On this page you need to provide the path to the script/bat file you created to start Python. If you like, you can have configurations for both Python 2 and Python 3 (as is shown above). Just select the one that you would like to have as the default.

If everything worked out fine, the Python version is now shown in the dialog window and you are ready to go.

Advanced

You can choose which serialization library to be used by the KNIME Python Integration in order to transfer data from KNIME Analytics Platform to Python.

This option does not usually need to be changed and can be left as the default.

Some of these serialization libraries have additional dependencies stated below, however if you followed the Anaconda Setup, all required dependencies are already included (see YAML configuration files on the Anaconda Setup guide). Currently, there are three options:

  • Flatbuffers Column Serialization (default & recommended): no additional dependencies

  • Apache Arrow: depends on pyarrow version 0.11

  • CSV (Experimental): depends on pandas version 0.23

Configure Python environments per node

Besides setting up Python for your entire KNIME workspace via the Preference page, you can also configure individual nodes to use specific Python environments. This is done via flow variables python2Command and python3Command that each Python scripting node offers under the Flow Variables tab in its configuration dialog. Both variables accept the path to a Python start script as described above. Which of the two flow variables is respected depends on whether a node is using Python 2 or Python 3. This can either be configured via option Use Python Version under the Options tab in the node’s configuration dialog or via flow variable pythonVersionOption which accepts either python2 or python3 as value.

Load Jupyter notebooks from KNIME

Existing Jupyter notebooks can be accessed within Python Script nodes using the knime_jupyter Python module (knime_jupyter will be imported automatically).

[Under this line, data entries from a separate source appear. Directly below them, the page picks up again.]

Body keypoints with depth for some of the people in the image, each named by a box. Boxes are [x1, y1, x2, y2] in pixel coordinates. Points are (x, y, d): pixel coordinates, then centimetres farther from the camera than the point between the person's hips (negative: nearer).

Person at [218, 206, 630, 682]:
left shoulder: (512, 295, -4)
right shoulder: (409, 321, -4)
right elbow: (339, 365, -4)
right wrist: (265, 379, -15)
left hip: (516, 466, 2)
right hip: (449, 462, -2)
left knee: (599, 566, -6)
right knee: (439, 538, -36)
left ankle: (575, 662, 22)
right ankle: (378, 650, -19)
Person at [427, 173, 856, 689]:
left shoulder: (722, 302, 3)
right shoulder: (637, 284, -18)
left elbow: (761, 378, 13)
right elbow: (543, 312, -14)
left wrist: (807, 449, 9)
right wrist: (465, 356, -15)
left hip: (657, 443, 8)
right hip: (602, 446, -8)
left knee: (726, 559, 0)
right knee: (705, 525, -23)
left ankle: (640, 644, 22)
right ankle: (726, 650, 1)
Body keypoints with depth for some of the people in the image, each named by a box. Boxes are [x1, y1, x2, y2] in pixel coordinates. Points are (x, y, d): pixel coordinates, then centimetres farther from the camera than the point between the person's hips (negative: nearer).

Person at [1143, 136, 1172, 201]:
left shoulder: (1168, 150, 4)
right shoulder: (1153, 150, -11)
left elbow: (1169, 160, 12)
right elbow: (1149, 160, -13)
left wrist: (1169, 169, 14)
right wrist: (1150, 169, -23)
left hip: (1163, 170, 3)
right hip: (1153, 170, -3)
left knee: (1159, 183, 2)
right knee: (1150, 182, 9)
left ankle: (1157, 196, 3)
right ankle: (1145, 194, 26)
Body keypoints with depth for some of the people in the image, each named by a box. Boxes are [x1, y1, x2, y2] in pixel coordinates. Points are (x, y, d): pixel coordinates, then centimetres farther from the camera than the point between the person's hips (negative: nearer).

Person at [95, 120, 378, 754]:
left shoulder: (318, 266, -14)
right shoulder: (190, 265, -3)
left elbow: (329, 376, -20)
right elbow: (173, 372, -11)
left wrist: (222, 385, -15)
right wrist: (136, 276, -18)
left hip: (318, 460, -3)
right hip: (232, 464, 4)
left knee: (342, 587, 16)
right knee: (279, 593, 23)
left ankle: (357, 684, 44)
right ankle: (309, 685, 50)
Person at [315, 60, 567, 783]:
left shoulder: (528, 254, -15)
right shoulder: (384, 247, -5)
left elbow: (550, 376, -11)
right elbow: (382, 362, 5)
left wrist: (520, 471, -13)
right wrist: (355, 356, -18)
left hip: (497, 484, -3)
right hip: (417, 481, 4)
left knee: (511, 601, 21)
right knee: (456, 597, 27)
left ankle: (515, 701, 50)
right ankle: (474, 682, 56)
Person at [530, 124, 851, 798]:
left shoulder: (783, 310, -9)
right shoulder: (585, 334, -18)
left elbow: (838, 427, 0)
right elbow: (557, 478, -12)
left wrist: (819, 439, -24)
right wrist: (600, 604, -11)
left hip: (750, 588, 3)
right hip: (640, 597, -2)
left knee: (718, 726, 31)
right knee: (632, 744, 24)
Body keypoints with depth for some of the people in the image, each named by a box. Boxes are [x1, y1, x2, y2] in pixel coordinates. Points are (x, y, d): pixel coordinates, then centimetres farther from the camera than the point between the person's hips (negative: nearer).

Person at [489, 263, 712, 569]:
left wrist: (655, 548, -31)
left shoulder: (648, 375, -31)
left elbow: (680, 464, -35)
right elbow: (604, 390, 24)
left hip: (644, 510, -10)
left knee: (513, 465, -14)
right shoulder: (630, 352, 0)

Notebooks can be opened via the function knime_jupyter.load_notebook, which returns a standard Python module. The load_notebook function needs the path (path to the folder that contains the notebook file) and the name of the notebook (filename) as arguments. After a notebook has been loaded, you can call functions that are defined in the code cells of the notebook like any other function of a Python module. Furthermore, you can print the textual content of each cell of a Jupyter notebook using the function knime_jupyter.print_notebook. It takes the same arguments as the load_notebook function. An example script for a Python Script node loading a notebook could look like this:

# Path to the folder containing the notebook, e.g. the folder 'data' contained
# in my workflow folder
notebook_directory = "knime://knime.workflow/data/"

# Filename of the notebook
notebook_name = "sum_table.ipynb"

# Load the notebook as a Python module
my_notebook = knime_jupyter.load_notebook(notebook_directory, notebook_name)

# Print its textual contents
knime_jupyter.print_notebook(notebook_directory, notebook_name)

# Call a function 'sum_each_row' defined in the notebook
output_table = my_notebook.sum_each_row(input_table)

The load_notebook and print_notebook functions have two optional arguments:

  • notebook_version: The Jupyter notebook format major version. Sometimes the version can’t be read from a notebook file. In these cases, this option allows to specify the expected version in order to avoid compatibility issues. Should be an integer.

  • only_include_tag: Only load cells that are annotated with the given custom cell tag (since Jupyter 5.0.0). This is useful to mark cells that are intended to be used in a Python module. All other cells are excluded. This is e.g. helpful to exclude cells that do visualization or contain demo code. Should be a string.

The Python nodes support code completion similar to an IDE. Just hit ctrl-space (command-space on the mac) e.g. after knime_jupyter. in order to show the available methods and documentation (knime_jupyter refers to the imported knime_jupyter Python module, e.g. see script example above).
The Jupyter notebook support for the KNIME Python Integration depends on the packages IPython, nbformat, and scipy, which are already included if you used the configuration files from the Anaconda Setup.